05-31-2009, 01:35 PM
Guys, with all due respect, given that the manual actually recommends a wide range of acceptable oil viscosities (and remember that the manual was written before synthetics became commonplace), and that any well-cared for engine can easily last upwards of 150K miles using any oil that falls anywhere within the recommended ranges, aren't statements like "I've always used [fill in the blank] weight oil, and haven't had any issues" a little silly? In other words, to really determine if the weight (and brand) of oil in any given engine is using is "good" or "bad", you'd have to either perform some sort of highly destructive accelerated wear test, or drive it at least 150K miles, tear it apart, and very carefully check all of the clearances. And you'd have to do this to several different engines, all using different weights (and brands?) of oil, making sure that each of the engines are driven as close to identically as possible over the term of the test.

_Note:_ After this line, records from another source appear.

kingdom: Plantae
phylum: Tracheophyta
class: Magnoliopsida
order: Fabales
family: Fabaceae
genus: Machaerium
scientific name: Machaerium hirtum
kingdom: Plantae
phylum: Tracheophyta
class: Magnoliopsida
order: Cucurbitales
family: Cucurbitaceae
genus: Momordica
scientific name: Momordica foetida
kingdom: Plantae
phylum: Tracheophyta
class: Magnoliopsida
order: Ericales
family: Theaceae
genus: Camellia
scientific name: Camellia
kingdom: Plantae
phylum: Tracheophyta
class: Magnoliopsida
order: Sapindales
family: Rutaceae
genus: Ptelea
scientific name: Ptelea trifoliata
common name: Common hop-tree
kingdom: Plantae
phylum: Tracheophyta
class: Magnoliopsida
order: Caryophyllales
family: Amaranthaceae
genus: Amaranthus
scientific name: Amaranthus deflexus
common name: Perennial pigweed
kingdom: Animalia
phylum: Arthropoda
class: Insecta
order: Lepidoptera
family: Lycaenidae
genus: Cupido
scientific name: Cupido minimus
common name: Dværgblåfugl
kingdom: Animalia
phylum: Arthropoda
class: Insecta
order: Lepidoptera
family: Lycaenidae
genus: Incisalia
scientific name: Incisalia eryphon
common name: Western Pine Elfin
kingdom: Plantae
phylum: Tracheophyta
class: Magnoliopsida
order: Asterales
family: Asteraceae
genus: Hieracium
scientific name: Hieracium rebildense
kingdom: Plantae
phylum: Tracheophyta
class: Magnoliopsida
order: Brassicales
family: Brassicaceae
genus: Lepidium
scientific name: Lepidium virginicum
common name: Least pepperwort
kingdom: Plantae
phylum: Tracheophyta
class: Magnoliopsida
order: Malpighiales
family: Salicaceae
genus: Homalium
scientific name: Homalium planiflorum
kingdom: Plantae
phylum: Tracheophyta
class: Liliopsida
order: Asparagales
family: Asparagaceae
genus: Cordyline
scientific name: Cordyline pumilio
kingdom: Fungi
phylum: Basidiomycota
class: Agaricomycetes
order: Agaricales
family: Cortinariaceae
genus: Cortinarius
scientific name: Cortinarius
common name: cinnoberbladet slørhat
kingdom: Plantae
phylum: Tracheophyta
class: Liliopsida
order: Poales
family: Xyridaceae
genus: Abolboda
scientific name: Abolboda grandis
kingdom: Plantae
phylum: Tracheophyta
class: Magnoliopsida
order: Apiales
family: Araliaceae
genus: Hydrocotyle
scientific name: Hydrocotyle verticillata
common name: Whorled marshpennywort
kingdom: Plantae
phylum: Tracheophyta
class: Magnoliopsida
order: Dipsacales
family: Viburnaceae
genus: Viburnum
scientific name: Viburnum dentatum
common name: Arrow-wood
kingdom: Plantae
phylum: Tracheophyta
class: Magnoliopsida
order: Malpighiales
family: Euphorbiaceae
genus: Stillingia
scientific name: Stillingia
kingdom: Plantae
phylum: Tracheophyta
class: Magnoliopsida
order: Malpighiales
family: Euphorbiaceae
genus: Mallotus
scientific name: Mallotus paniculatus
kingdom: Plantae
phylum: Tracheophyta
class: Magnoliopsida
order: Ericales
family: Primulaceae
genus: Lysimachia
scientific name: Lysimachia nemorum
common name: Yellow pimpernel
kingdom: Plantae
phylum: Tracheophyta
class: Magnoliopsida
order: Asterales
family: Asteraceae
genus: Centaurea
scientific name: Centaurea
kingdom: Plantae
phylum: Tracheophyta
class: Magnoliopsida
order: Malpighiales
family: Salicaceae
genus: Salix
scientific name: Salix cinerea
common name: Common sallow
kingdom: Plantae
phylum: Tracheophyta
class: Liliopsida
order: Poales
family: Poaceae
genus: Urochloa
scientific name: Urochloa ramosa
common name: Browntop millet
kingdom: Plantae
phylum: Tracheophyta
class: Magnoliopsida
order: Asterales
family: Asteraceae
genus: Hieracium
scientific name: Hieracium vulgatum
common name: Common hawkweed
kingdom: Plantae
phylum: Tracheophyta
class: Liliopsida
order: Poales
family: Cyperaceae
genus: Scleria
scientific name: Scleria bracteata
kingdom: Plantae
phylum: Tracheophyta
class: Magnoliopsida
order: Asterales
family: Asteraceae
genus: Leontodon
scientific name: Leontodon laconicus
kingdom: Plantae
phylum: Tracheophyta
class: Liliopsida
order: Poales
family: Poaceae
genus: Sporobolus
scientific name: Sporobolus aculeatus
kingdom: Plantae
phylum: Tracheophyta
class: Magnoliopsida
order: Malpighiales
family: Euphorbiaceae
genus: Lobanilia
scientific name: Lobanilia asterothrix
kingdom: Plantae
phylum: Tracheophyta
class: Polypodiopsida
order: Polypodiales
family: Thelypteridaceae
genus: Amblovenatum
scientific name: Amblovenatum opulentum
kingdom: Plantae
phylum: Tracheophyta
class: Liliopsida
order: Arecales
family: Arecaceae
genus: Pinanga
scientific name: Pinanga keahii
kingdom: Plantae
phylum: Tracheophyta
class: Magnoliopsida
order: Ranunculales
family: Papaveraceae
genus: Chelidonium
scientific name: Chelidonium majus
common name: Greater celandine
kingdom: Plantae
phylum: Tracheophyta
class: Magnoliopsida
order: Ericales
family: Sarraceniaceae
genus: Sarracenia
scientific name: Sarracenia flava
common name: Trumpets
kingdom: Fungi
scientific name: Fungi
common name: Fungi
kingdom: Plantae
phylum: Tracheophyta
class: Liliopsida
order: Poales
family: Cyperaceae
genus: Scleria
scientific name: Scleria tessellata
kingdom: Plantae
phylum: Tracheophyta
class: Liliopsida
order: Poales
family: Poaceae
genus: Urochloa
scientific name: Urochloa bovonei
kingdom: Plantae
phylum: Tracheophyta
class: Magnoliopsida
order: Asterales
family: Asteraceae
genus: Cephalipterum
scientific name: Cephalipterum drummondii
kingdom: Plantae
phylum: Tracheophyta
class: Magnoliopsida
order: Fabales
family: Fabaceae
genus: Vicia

In other words, you'd have to run a carefully controlled experiment over the course of many years, which is utterly impractical. This is why discussion of which is the "right" oil to use can get so passionate (check out www.bobistheoilguy.com to see what I mean) - because any claims, opinions, beliefs, etc., are virtually impossible to prove.
As long as you use a quality oil in the recommended range of viscosities, and change it and the filter at a reasonable interval (5-10K miles, depending on how you drive), you'll be fine. If you're trying to eek out the last horsepower or two in a racing application, then it's a different story, but for most typically-driven cars, sticking to a resonable regimen will reward you with a long engine life (unless a belt snaps - ouch!).
One last point - given the age of our engines, if you're really interested getting the maximum possible life out of your engine, I'd highly recommend doing an oil analysis. I had one done recently by Terrry Dyson (no affiliation), and was amazed at what I learned. My biggest issue is that too much unburnt is getting into my oil, compromising its effectiveness, so Terry recommended some correctivbe measures, the effectiveness of which I'll check with another analysis in 3000 miles. The analysis also showed that my air filter needed cleaning, there was some minor bearing wear (but not enough to warrant replacement yet - the fuel dilution is probably the culprit here), but that there is no water/antifreeze getting into my oil, and that the valvetrain, block, pistons, etc., are in very good shape. I wish I had done this when I got the car five years ago. Again, I would HIGHLY recommend anybody doing this - it could save you thousands of dollars in the long run. Plus, it provides actual data, rather than conjecture.
In other words, you'd have to run a carefully controlled experiment over the course of many years, which is utterly impractical. This is why discussion of which is the "right" oil to use can get so passionate (check out www.bobistheoilguy.com to see what I mean) - because any claims, opinions, beliefs, etc., are virtually impossible to prove.
As long as you use a quality oil in the recommended range of viscosities, and change it and the filter at a reasonable interval (5-10K miles, depending on how you drive), you'll be fine. If you're trying to eek out the last horsepower or two in a racing application, then it's a different story, but for most typically-driven cars, sticking to a resonable regimen will reward you with a long engine life (unless a belt snaps - ouch!).
One last point - given the age of our engines, if you're really interested getting the maximum possible life out of your engine, I'd highly recommend doing an oil analysis. I had one done recently by Terrry Dyson (no affiliation), and was amazed at what I learned. My biggest issue is that too much unburnt is getting into my oil, compromising its effectiveness, so Terry recommended some correctivbe measures, the effectiveness of which I'll check with another analysis in 3000 miles. The analysis also showed that my air filter needed cleaning, there was some minor bearing wear (but not enough to warrant replacement yet - the fuel dilution is probably the culprit here), but that there is no water/antifreeze getting into my oil, and that the valvetrain, block, pistons, etc., are in very good shape. I wish I had done this when I got the car five years ago. Again, I would HIGHLY recommend anybody doing this - it could save you thousands of dollars in the long run. Plus, it provides actual data, rather than conjecture.


This seems to be a set of conditions without a defined answer.